Dans l’entre-deux-guerres, la municipalité d’une grande ville française concède un quartier entier à une Fondation eugéniste et nataliste, qui s’efforce d’y développer une population féconde et saine. L’expérience dure jusqu’aux années 1970, associant élites sociales et politiques locales, hauts fonctionnaires de l’administration municipale et départementale, représentants de l’Etat… ainsi que des centaines de résidents.
L’affectation des logements s’effectue par des concours fort disputés, les loyers étant subventionnés par la Fondation. Dans le barème de notation figurent des critères qui postulent l’hérédité des comportements de fécondité. Une fois « reçus », les locataires doivent mettre au monde des enfants dans des délais donnés, et quitter leur logement lorsqu’ils sortent de l’âge de procréation. Ils sont annuellement inspectés et notés à propos de leur soin et de leur propreté, et leur bail résiliable sur cette base. Les épouses n’ont pas le droit de travailler ni d’embaucher de domestiques.
Cette expérience grandeur nature a été conçue par un administrateur d’entreprise qui, autodidacte, a lu et s’efforce de synthétiser les textes eugénistes français, allemands et anglais du début du XXe siècle. Son projet scientiste est indissolublement lié à une question esthétique. Il constitue à ses yeux un « poème de pierre » qui ne fait que traduire sur le plan urbanistique la série des sept tragédies, elles aussi eugénistes, qu’il compose durant la première moitié du XXe siècle. Inspiré par le romantisme allemand, il veut graver pour l’éternité une conception fondée sur une démarche foncièrement inégalitariste. L’exposé consistera à articuler l’ensemble des dimensions du projet — théorisation, écriture dramaturgique, mise en oeuvre architecturale. Il analysera aussi la transposition de cet idéal artistique et savant à une population d’habitants faits de chair et de sang …
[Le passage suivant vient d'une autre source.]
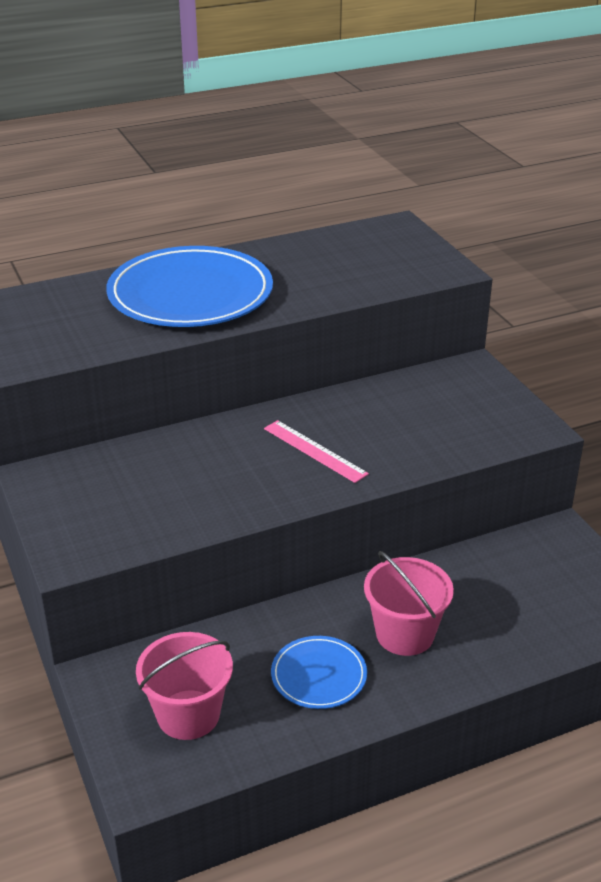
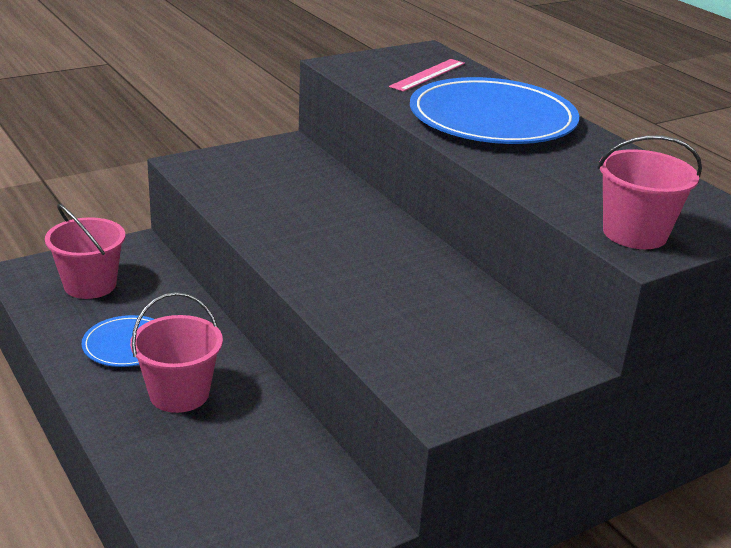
camera: 80 degrees right, 5 degrees down
(315, 451) = (352, 259): pink ruler -> pink ruler (428, 75)
(420, 267) = (634, 233): none -> pink bucket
Paul-André Rosental est professeur à l’Institut d’Etudes Politiques de Paris et chercheur associé à l’INED. Il a créé et dirige l’équipe ESOPP, consacrée à l’analyse interdisciplinaire des politiques sociales, démographiques et sanitaires (http://esopp.ehess.fr). Ses derniers ouvrages sont : L’intelligence démographique. Sciences et politiques des populations en France (1930-1960), Odile Jacob, 2003 et La Santé au travail (1880-2006), coll. Repères, 2006. Il a dirigé ces dernières années les numéros thématiques « Histoire politiques des populations », Annales HSS, 2006, 1 ; « L’argument démographique », Vingtième siècle, 95, 3, 2007 ; « Health and Safety at Work. A Transnational History », Journal of Modern European History, 2009, 2 et, avec C. Omnès, « Les maladies professionnelles : génèse d’une question sociale », Revue d’histoire moderne et contemporaine, 56, 1, 2009.
Séminaire Arts & Sociétés organisé par Laurence Bertrand Dorléac.
Centre d’histoire de sciences politiques, Sciences Po, 56, rue Jacob 75006 Paris, salle de conférences, 17h-19h.